> _Problem to solve_: An exact reproduction of the listing is wanted, with the pictures dropped.

(Data for this exercise)

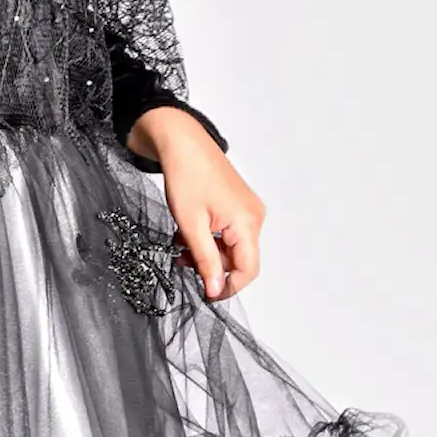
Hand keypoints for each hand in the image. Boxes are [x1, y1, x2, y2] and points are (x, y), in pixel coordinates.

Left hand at [127, 106, 264, 300]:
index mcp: (247, 222)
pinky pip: (229, 233)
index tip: (205, 292)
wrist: (183, 143)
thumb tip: (216, 289)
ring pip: (232, 247)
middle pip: (240, 259)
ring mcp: (248, 209)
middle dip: (212, 267)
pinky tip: (191, 231)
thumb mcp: (191, 226)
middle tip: (182, 261)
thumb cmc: (186, 175)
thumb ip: (206, 262)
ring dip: (208, 252)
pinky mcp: (239, 204)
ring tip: (181, 244)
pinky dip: (210, 238)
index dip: (227, 286)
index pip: (248, 270)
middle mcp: (254, 216)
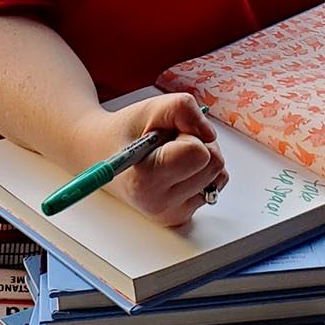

(End Data for this exercise)

> _Answer area_:
Hand keypoints for each hand in the image. Boxes are [x1, y1, x2, y2] and points are (x, y), in pixel coordinates.

Left hand at [127, 106, 264, 300]:
index mcp: (247, 222)
pinky pip: (229, 233)
index tip: (205, 292)
wrist: (183, 143)
thumb tip: (216, 289)
ring pip: (232, 247)
middle pip: (240, 259)
ring mcp: (248, 209)
middle dip: (212, 267)
pinky tip: (191, 231)
thumb mcp: (191, 226)
middle tip: (182, 261)
thumb cmc: (186, 175)
thumb ip: (206, 262)
ring dip: (208, 252)
pinky mcp: (239, 204)
ring tip: (181, 244)
pinky dip: (210, 238)
index dip: (227, 286)
index pip: (248, 270)
middle mcp: (254, 216)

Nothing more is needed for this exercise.